Strength Of Schedule, Continued

Written December 2nd, 2010 by MaliBuckeye

Quick follow up on President Gee’s comments last week regarding TCU and Southern Idaho State’s schedule; particularly that schools outside of the Big Ten and SEC don’t have the same week to week challenges as their “bigger” brothers.

President Gee has stepped away from those comments somewhat, saying

What do I know about college football? I look like Orville Redenbacher. I have no business talking about college football.

God, I love that guy. He also talked about upcoming announcements regarding future schedules that Buckeye fans should be excited about, and about reaching out to the real “Little Sisters Of The Poor” to give them the respect they deserved.

Elsewheres, Ken Gordon at the Dispatch has a great article today looking more closely at the schedule strength, and compares not only overall schedules, but the competition in and out of conferences. While you’ve probably read that Ohio State and Boise’s schedule strengths are pretty close this year, what Ken points out is that…

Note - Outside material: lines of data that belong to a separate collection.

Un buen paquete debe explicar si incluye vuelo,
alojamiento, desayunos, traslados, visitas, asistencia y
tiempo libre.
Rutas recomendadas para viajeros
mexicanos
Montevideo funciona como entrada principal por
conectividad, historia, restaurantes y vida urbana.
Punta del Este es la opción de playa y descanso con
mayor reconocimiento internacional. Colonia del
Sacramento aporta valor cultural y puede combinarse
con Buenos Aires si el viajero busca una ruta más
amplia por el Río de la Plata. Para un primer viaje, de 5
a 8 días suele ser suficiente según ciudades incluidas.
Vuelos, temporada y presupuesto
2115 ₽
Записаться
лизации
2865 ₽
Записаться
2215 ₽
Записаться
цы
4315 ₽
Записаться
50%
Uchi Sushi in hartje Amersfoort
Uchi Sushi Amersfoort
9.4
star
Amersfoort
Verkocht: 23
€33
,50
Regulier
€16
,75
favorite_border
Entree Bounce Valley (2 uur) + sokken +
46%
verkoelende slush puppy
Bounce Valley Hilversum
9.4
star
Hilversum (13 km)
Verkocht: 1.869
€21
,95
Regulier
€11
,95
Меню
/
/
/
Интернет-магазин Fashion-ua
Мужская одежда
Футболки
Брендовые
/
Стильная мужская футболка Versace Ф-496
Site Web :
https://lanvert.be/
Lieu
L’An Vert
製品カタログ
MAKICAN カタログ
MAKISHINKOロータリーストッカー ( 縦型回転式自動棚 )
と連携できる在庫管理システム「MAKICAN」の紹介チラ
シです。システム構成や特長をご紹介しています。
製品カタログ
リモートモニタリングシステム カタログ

Sagarin rates the Big Ten as the fourth-best conference. If you average out the ratings of OSU’s Big Ten opponents, you get 57. Sagarin rates the WAC as the 9th-best conference. Boise’s WAC opponents average out to 89. The MWC is the 8th-best conference, and TCU’s conference opponents average out to 88.

So the conclusion is that Ohio State plays in a tougher conference — which is exactly what Gee said. The difference in their schedules is that this year, at least, Boise and TCU play better non-conference opponents.

Here are the Sagarin averages for each team’s non-conference slate: OSU 104th, Boise 58th, TCU 78th.

That’s how those schools end up with similar overall ratings. Because their conferences are not as difficult, they can schedule better opponents in the pre-conference season. OSU has less incentive to do so.

That being said, I’m actually happy with the ways the Buckeyes shape their schedules. Sure, Miami ended up being a bust this season, but you’ve got to appreciate Ohio State’s willingness to look for a challenge, unlike some schools elsewhere coughSECcough where there’s no perceived need to do so.

And, given that there are upcoming games with Colorado, Miami, Cal, Cincinnati, Virginia Tech, Tennessee, Oklahoma, and whoever Dr. Gee was referring to it’s not like the Buckeyes are ducking anyone… even after adding Nebraska to the conference and Michigan State to the schedule for next season.


  1. KenNo Gravatar
    December 2nd, 2010 at 5:20 pm

    Nice recap, Mali. Since teams schedule these “name” games (Miami, etc)a bit in advance, tough to predict how good they’ll actually be when game comes around. You’re right; at least we’re trying. Glad to see Nebraska added to schedule; a good friend of mine is an avid Husker fan; although not as ‘good’ a friend as “your” Nebraska fan. Going to be fun times.


  2. QuentonNo Gravatar
    December 3rd, 2010 at 7:43 am

    Miami is the perfect game to schedule… perceived as a quality win despite their fading national presence.


    JimNo Gravatar
    December 3rd, 2010 at 8:14 am

    I doubt many people around the country consider Miami a ‘quality’ win this season. At the same time, they were ranked top 25 preseason. Ohio State can’t help what their opponents do after they play.

    Miami (FL), California, Virginia Tech, Oklahoma, and Tennessee are all scheduled in the coming years. Whether they are good or not at the time of the game is out of Ohio State’s control. Regardless, the Buckeyes are doing things right by scheduling a high quality out of conference match up each season.


  3. Lurking_MichaelNo Gravatar
    December 3rd, 2010 at 11:23 am

    You really can’t fault Ohio State when something like Miami happens. At the start of the season there was a buzz about the game because people thought they’d be good (and their ranking reflected that). What I’ve seen happen often in recent years is that Ohio State will beat an opponent deemed to be good, and then that team will take a downward spiral, dropping a few games. Could it be that we’re not getting credit for providing other teams a blueprint for beating these teams? Had Miami reached the ACC title game, like many expected, wouldn’t our Sagarin overall rating be much higher than TCU or the smurfs?

    It’s interesting in hindsight how many people have told me OSU played nobody in 2006 (the year we forgot to show up against Florida). What many don’t remember is that we played the #2 team in the country THREE times! Texas, Michigan and Florida were all ranked #2 at the time we played them. (Texas pulled a Miami that year, losing to Kansas State and Texas A&M.) It’s awfully tough for any #1 to beat the #2 three times. We pulled it off twice. And I still say that after the emotional level of the Michigan game and Troy Smith’s tour-de-Heisman, we were going to struggle against any good team.